This post was originally featured on The Soapbox on October 15, 2012.
Last Wednesday, 15 year-old Amanda Todd took her life. Before that, she posted a video (mirrored here on YouTube) telling her story via notecards. Her story is certainly tragic, but don’t fool yourself into thinking it is unique. Her story has gone viral, but it is only one of thousands of similar stories happening every day to people of all age groups. Girls being bullied into thinking they aren’t pretty enough, boys bullied into thinking they’re not masculine enough, people of all ages bullied (or worse) for their sexual orientation…the list goes on. In fact, according to Family First Aid, “in grades 6 to 10… 11 percent reported being the target of school bullies.”
My purpose here isn’t to talk about any one specific story; if you’re interested in the specifics on Amanda Todd, I encourage you to follow the links above. Rather I’d like to get into the heart of the bigger problem—bullying itself and how it drives good people to take their own lives—a problem I see as having two sides.
Bullying Victims Aren’t Getting the Support They Need
Amanda Todd’s case exemplifies the bullying victim who feels like he/she has no options. While resources do exist—here is a list of ways to get help—people in the moment may have difficulty identifying where to turn. As bullying victim Jessa Holmes noted, “you feel like nobody’s there. You feel like there is nobody to support you. You just feel alone.”
The difficulty here is that it can be hard to identify a bullying victim. Victims frequently tend to be withdrawn to begin with, so behavioral changes or signs of depression can be harder to spot. Thus, much of the onus falls on family, friends, and teachers. Look for some of the following signs (and be sure to check the full list here):
- Fear of walking to/from school
- Declining grades
- Increased frequency of cuts/bruises
- Becoming withdrawn
- Decreased appetite
- Attempts or threats of suicide
Because victims may not be ready to reach out until it is too late, the rest of us need to do our part to help.

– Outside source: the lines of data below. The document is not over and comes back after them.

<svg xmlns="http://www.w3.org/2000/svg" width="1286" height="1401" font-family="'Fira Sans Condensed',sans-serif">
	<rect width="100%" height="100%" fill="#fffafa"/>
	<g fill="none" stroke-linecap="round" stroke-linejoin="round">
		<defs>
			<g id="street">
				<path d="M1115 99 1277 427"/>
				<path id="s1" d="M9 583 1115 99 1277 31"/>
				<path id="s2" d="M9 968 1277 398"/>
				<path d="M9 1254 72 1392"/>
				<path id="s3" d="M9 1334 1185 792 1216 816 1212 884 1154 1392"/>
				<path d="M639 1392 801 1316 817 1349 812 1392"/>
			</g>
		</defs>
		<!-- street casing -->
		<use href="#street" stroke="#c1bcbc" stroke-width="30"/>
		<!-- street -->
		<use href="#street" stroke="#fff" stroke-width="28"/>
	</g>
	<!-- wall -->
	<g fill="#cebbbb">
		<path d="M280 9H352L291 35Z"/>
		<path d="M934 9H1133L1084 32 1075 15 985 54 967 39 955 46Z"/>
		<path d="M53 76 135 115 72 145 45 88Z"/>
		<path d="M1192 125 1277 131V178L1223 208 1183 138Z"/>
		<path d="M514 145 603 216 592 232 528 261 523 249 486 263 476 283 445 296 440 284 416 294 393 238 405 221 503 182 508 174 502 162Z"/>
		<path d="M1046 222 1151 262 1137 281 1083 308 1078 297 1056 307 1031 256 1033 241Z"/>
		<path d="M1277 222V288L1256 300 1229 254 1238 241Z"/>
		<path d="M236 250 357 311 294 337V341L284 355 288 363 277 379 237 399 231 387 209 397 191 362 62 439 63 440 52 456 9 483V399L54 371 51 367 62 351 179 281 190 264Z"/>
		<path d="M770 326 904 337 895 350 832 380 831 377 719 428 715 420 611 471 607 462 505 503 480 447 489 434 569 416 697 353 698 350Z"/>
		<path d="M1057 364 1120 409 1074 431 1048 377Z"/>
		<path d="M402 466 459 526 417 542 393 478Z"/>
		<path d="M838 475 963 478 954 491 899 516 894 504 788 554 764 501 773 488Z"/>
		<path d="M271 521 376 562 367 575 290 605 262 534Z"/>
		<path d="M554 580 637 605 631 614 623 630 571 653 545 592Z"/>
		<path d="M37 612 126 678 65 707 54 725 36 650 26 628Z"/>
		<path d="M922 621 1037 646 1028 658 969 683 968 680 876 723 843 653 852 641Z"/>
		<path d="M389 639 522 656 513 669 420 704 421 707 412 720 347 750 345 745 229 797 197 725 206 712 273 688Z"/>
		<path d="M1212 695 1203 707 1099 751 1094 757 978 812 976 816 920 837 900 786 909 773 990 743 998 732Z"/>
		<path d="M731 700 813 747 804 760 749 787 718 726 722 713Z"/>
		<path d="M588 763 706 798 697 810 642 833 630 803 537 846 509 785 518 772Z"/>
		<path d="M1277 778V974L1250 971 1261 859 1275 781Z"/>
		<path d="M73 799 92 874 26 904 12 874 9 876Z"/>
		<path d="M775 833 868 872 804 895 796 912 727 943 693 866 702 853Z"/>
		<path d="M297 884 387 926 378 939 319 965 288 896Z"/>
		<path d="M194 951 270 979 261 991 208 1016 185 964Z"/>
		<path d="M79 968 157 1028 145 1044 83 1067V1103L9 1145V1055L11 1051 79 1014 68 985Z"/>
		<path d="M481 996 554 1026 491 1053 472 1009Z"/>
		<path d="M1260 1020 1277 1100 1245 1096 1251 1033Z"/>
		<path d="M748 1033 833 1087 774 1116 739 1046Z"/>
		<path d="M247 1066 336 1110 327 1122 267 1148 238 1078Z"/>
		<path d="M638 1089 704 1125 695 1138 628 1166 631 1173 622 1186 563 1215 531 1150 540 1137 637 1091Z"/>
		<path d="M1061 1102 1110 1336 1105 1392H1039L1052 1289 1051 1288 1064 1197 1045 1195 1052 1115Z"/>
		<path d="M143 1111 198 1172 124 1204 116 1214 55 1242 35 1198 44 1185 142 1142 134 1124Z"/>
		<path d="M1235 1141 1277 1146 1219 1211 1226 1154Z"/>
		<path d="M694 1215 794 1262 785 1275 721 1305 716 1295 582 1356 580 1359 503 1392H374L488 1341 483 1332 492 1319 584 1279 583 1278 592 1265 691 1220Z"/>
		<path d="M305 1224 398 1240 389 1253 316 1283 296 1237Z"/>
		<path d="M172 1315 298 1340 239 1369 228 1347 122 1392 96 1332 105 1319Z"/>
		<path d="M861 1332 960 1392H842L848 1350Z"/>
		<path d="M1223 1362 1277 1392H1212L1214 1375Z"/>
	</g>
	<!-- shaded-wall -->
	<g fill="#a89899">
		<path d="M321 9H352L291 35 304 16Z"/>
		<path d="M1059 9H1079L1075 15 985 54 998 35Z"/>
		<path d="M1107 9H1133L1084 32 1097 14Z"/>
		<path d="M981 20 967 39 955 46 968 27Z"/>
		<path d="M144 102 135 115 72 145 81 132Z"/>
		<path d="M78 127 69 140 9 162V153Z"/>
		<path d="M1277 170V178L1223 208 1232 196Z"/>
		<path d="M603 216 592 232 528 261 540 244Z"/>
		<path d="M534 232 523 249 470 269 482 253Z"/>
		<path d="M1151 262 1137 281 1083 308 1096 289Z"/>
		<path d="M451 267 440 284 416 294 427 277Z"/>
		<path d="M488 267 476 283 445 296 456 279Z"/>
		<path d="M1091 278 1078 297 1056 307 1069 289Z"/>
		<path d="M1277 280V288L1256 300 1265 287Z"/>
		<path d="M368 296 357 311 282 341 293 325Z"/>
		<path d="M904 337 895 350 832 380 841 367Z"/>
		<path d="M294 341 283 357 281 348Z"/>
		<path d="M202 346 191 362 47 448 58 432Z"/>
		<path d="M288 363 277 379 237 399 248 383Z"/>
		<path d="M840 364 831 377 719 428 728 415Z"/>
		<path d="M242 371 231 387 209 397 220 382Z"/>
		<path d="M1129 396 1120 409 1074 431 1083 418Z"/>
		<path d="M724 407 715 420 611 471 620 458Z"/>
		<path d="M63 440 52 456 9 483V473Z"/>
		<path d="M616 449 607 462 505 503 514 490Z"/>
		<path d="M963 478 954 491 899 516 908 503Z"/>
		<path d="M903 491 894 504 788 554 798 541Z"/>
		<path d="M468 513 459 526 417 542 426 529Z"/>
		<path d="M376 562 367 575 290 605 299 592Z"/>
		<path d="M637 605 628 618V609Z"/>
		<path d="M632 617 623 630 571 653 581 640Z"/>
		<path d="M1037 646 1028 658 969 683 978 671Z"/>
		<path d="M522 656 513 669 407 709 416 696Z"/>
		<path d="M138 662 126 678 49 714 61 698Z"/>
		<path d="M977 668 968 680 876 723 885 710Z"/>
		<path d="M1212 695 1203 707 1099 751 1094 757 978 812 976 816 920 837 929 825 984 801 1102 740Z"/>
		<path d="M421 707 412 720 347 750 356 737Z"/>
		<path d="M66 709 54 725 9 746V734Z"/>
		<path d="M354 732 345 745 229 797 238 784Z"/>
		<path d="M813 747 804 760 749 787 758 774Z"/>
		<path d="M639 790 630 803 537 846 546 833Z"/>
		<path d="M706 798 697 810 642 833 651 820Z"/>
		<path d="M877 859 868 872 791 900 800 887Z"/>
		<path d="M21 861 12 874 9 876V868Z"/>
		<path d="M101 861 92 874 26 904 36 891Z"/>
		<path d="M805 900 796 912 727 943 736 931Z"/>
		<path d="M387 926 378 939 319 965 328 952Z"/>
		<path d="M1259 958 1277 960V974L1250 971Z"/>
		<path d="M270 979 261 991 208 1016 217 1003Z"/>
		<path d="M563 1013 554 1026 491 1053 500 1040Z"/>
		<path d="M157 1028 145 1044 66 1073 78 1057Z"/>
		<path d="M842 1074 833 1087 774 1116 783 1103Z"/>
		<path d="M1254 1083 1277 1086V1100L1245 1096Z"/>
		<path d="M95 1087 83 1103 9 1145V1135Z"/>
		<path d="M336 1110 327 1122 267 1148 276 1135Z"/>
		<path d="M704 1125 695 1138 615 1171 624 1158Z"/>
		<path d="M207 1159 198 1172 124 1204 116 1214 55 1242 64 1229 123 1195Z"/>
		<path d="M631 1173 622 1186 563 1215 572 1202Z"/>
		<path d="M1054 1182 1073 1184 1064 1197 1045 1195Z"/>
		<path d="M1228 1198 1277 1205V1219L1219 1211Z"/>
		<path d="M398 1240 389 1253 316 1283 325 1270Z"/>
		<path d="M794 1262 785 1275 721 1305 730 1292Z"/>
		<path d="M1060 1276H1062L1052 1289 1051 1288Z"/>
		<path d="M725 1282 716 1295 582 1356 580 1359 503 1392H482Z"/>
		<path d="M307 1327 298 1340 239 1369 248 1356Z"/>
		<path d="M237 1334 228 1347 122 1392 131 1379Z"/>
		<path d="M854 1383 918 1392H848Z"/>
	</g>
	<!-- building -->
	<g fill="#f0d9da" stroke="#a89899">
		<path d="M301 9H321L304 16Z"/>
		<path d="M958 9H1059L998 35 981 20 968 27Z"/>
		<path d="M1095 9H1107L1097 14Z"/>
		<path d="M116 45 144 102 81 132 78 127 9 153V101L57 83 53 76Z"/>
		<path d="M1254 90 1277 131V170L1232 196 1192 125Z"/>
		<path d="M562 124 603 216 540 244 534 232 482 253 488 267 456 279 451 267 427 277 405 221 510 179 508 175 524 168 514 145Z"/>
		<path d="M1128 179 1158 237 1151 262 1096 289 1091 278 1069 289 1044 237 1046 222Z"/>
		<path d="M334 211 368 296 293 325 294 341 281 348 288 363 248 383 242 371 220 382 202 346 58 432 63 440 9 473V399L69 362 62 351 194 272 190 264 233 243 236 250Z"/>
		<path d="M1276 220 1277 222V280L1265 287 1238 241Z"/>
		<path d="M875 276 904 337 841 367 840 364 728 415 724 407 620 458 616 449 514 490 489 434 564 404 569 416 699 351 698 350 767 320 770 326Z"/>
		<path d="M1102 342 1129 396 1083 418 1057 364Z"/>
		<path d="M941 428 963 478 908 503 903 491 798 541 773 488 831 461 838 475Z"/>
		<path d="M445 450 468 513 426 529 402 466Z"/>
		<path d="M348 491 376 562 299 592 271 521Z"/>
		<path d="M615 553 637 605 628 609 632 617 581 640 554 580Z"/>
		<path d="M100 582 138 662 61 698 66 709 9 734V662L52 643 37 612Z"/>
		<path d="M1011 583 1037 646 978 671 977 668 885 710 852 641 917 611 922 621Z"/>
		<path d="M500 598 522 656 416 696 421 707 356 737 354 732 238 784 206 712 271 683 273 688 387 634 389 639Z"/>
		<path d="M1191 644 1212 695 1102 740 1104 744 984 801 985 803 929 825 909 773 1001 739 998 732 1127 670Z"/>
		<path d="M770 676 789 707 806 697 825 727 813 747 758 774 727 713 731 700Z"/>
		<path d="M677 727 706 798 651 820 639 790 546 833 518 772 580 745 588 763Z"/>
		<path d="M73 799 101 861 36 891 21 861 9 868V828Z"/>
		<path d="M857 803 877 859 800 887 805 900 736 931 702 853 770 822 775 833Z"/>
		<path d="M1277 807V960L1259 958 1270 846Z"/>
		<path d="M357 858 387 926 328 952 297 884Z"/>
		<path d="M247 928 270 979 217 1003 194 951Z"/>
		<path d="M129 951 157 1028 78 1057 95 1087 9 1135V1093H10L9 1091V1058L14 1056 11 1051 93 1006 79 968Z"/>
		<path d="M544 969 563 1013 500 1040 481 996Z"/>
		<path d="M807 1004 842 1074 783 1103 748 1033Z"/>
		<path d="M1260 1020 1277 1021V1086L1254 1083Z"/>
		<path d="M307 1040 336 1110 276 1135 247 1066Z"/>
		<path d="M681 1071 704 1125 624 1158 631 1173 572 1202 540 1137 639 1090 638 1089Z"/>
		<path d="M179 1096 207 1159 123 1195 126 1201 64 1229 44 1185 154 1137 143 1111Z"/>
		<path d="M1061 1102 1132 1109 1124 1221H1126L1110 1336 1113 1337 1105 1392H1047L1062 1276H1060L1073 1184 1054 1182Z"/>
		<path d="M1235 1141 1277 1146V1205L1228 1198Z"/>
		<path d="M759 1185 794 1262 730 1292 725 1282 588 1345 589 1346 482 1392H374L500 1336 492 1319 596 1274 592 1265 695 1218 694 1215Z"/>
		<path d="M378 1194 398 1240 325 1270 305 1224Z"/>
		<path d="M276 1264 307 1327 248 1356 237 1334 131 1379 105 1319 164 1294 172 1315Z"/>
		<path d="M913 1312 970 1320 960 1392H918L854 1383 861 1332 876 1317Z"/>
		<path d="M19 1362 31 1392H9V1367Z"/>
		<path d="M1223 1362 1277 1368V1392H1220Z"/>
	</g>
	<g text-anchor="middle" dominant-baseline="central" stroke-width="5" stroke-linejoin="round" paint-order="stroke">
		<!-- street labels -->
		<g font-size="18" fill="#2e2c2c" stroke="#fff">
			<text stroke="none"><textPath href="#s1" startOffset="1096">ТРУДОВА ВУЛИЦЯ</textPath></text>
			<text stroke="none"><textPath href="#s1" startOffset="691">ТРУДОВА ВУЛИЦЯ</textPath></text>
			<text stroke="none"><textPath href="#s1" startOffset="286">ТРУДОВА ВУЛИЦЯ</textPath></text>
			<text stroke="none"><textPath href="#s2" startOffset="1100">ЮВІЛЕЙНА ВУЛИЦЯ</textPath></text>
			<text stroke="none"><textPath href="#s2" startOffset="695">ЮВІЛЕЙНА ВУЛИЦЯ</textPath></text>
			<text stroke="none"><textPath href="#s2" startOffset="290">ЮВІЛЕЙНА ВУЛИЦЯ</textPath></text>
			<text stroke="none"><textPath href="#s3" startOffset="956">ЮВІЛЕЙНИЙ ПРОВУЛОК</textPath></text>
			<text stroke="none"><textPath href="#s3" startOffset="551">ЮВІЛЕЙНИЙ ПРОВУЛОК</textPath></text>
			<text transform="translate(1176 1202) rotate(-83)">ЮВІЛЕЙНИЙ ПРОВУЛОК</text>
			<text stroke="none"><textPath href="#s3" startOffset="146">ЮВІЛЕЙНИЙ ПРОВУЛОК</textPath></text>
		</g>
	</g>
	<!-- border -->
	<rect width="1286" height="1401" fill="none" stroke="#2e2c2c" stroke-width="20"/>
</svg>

Bullying Behavior Isn’t Adequately Deterred/Children Aren’t Being Taught Better
The other side of the coin is that we aren’t sufficiently preventing bullying behavior in the first place. In fact, it’s not uncommon for those defending themselves from bullying to be the ones most harshly punished. While I understand that two wrongs do not make a right, these sanctions serve only to further victims’ feelings of helplessness. I actually don’t believe that school administrators and other such authorities necessarily want to react in this way, but they see their hands tied by the potential backlash. In a lawsuit-happy world, people find themselves act less out of good will or what ought to be right, and instead are most concerned with shielding themselves from liability. This means punishing retaliation irrespective of context, just for the sake of avoiding precedent.
This is a whole problem in and of itself, but one that is unlikely to be resolved soon. Surely we cannot wait to act on issues like bullying while the legal system learns to more efficiently reject frivolous lawsuits. If we can’t directly empower victims of bullying to stand up for themselves (though, again, many support systems do exist), let’s instead focus our efforts on parents who aren’t teaching their children to know better.
Just as in medicine, it seems prevention is again the answer.
This 2010 article from Time suggests that we can teach our children to be empathetic toward others by being compassionate ourselves. Kidshealth.org suggests a more direct approach, imploring parents to talk to their children about bullying and explain to them that bullying is wrong. Either way, it looks like the best answers are sometimes the simplest. If you’re able to instill good values in children before they become bullies, it’s more likely that they’ll appropriately acclimate in social situations and treat others with respect. This isn’t to say it will be easy. Says Mary Gordon, founder of Roots of Empathy: “empathy can’t be taught, but it can be caught,” meaning parents are going to have to live by the same lessons they are teaching their kids. Believe it or not, do-as-I-say-not-as-I-do isn’t very effective.
A Final Point: Hurt People Hurt People
While it’s possible some people come out of the womb ready to pick on others, many bullies are doing so as a defense mechanism. The longer we leave bullying unchecked, the more we compound the problem by possibly raising new bullies down the line. This isn’t just a question of kids who need to “toughen up a bit” or “suck it up.” Different people respond differently to abusive behavior from others. Those predisposed to depression and other such mental health challenges may find themselves more easily adversely affected, which could potentially lead to a self-destructive spiral. Be careful not to pin the negative result on the victim; the only right answer here is to prevent these situations in the first place.
And remember, while this post has primarily focused on teen bullying, this is not a problem restricted to certain age groups. Workplace bullying is a very real issue, and hate crimes are essentially bullying taken to an extreme. Children who haven’t learned that bullying isn’t ok will likely continue such behavior into their adult lives.
Let’s nip the problem in the bud in the hopes that the future might be a happier place for everyone.